Goodman’s thinking—which echoes others in Biden’s orbit—is that self-proclaimed Sanders supporters will come over to the former vice president once he is the presumptive nominee, or even before that, seeing what's at stake against President Donald Trump.
A rogue comment from a campaign official or surrogate, which appears to buck the candidate’s own calls to come together just hours prior, wouldn’t likely change anything. “These guys are all smart,” Goodman added, when pressed again about Dunn’s comment specifically. “They’re all brilliant people.”
Steve Schale, the head of the pro-Biden super PAC, Unite The Country, acknowledged that some are guilty of “throwing sharp elbows” because there’s still an active primary going on.
“I don’t care how hard the candidates try themselves to show a good face, the nature of operatives is to run as hard into the wall as you can until there’s no longer a campaign,” he said. “That doesn’t mean there’s no work that needs to be done.”
Khizr Khan, the Gold Star father who strongly rebuked Trump at the 2016 Democratic National Convention, said that “surrogates and others can express their thoughts the way they wish to, those are their words,” acknowledging that it’s not always the most helpful.
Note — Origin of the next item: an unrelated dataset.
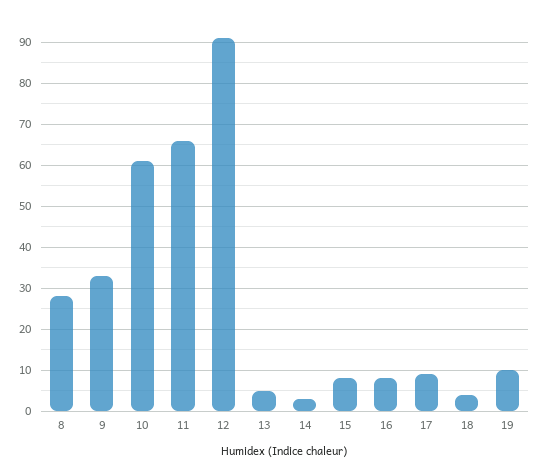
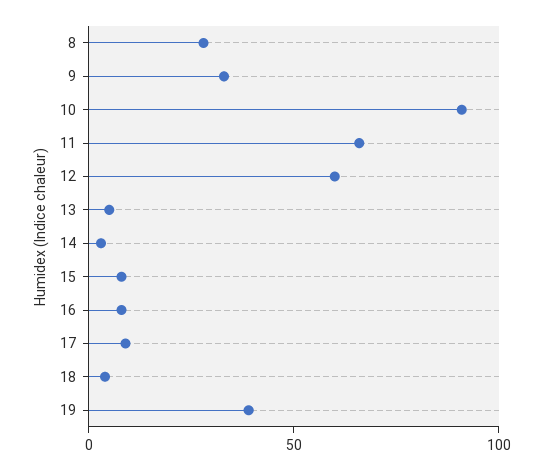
10: 60 -> 90
12: 90 -> 60
19: 10 -> 40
Khan, who endorsed Biden in November and was speaking in a personal capacity, said that Biden’s pledge to support and campaign for Sanders if he were to become the nominee “speaks volumes of the person’s nature and intentions to unite all of us.”
Reached for comment by The Daily Beast, a Biden adviser said they “came into this debate seeking to build a bridge,” adding that they “extended a hand but the campaign felt that Senator Sanders responded by unloading old oppo and grievances that had already failed to be productive in previous competitions.”
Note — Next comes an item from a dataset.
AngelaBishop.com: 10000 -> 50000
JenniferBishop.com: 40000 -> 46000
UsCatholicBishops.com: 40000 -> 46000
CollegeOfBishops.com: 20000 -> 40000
The adviser went on: “We needed to defend ourselves, and we did. But make no mistake: Our hand is and continues to be outstretched. Vice President Biden and Bernie Sanders are friends who share in the most important of values and causes, and who are both deeply committed to their legacies including unifying this party and defeating of Donald Trump.”
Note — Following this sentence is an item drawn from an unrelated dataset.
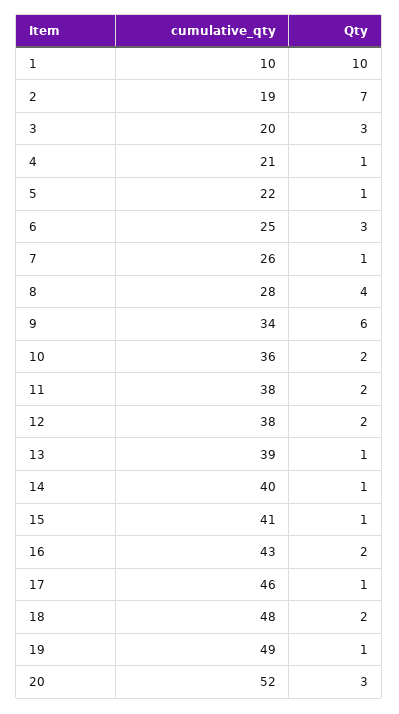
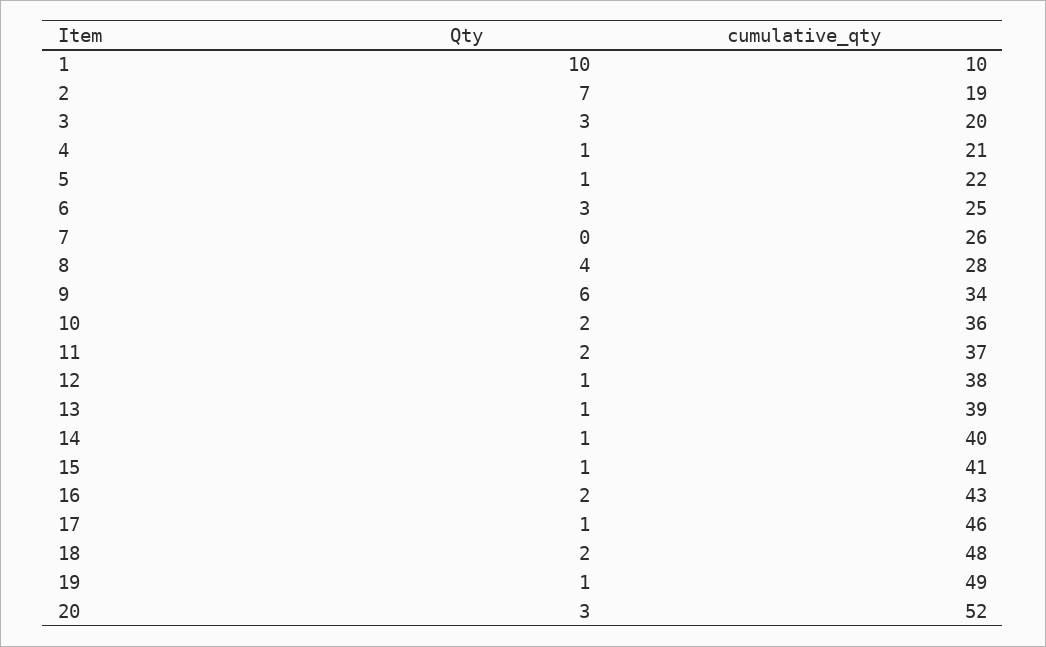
Qty, 7: 1 -> 0
cumulative_qty, 11: 38 -> 37
Qty, 12: 2 -> 1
But while some Democrats brushed off Dunn’s comments as “tough post-debate spin,” as one moderate strategist put it, others in Sanders’ world heard alarm bells going off.
“In light of this, I think we should stay in til the convention,” Heather Gautney, a senior policy adviser for Sanders, tweeted in reference to her remarks. The Sunrise Movement, a group of young activists who pushed for the idea of a Green New Deal, strongly condemned the comments.
“The Democratic Party faces a stark generational divide between younger and older Democrats. Condescending to these already alienated and frustrated younger voters, as @JoeBiden advisor Anita Dunn did, could cost us the general election -- or fracture the party forever,” the group wrote on Monday afternoon.
To be sure, Sanders has not exactly sent the welcome wagon to Biden’s fanclub. Just after Biden won the South Carolina primary by a landslide, due largely to a strong showing from African-American voters who effectively helped launch a string of successes on Super Tuesday and beyond, Sanders said that the “political establishment” was working hard to coalesse around Biden, a remark that offended several Biden loyalists, including hOUSE Majority Whip James Clyburn, who told The Daily Beast: “I find it very interesting that someone is referring to African-American voters in South Carolina as the establishment.”
When asked what specific actions the Biden campaign can take to appeal to Sanders’ supporters, one senior Sanders campaign adviser directly involved in strategy listed off a series of action items.
“They need to not make the mistakes of 2016, and say to the Sanders movement that you guys have nowhere else to go so shut up and take it,” the official said. “That’s not going to work.” On top of that, Biden would need to show “a real deep respect” for Sanders “and the way he changed this game.” Finally, the source contended: Biden’s team better not start “thinking that a false unity is enough.”
“You can’t just say let’s unite and beat Trump,” the senior official said. “They have to acknowledge that they understand what this movement is.”